*** Opening Supplied material ***

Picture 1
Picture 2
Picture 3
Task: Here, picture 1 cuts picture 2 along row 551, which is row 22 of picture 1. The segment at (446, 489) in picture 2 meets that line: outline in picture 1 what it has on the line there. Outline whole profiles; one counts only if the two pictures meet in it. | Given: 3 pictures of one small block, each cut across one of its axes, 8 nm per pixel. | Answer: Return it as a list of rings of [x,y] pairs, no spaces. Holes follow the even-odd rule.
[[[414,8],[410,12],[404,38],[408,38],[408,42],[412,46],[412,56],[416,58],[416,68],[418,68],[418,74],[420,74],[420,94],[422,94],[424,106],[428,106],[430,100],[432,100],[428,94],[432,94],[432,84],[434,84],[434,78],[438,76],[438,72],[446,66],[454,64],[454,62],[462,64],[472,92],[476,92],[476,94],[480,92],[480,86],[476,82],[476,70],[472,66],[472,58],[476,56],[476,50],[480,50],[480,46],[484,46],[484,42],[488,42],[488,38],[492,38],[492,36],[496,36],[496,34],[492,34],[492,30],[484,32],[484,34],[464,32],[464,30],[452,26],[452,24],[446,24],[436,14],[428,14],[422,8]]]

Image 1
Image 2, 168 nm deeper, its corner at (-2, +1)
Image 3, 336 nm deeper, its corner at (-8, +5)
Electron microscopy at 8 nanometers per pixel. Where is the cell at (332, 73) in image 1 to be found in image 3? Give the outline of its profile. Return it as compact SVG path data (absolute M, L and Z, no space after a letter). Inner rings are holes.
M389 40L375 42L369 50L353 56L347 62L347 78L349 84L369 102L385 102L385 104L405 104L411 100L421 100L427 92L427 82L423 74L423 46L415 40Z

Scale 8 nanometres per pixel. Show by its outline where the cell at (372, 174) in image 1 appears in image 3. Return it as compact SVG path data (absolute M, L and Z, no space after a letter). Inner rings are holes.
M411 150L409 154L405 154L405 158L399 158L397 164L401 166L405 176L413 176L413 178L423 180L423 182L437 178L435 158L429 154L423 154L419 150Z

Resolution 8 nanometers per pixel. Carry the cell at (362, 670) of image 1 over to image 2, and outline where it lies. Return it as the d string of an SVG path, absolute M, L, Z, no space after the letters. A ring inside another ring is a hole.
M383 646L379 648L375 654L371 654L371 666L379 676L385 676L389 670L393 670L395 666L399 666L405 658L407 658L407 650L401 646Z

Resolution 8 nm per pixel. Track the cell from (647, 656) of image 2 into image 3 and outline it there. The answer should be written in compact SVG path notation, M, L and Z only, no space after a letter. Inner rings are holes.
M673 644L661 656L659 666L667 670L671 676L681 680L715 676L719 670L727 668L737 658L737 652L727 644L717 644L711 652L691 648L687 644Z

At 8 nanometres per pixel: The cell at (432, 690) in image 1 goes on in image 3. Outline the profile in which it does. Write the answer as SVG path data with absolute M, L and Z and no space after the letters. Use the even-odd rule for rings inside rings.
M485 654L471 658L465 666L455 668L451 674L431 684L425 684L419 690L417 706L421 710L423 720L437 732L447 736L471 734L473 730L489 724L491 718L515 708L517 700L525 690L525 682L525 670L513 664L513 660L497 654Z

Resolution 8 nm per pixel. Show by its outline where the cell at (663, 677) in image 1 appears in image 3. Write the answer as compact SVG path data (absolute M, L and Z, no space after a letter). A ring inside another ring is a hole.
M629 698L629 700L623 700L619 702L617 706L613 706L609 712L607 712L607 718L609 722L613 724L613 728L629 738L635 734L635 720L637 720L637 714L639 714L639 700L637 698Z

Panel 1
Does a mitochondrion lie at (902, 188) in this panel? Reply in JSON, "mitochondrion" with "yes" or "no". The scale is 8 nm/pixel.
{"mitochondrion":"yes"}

*** Closing Supplied material ***

» Your assignment:
The answer must consist of each line in the entries above that includes "deeper".

» Your solution:
Image 2, 168 nm deeper, its corner at (-2, +1)
Image 3, 336 nm deeper, its corner at (-8, +5)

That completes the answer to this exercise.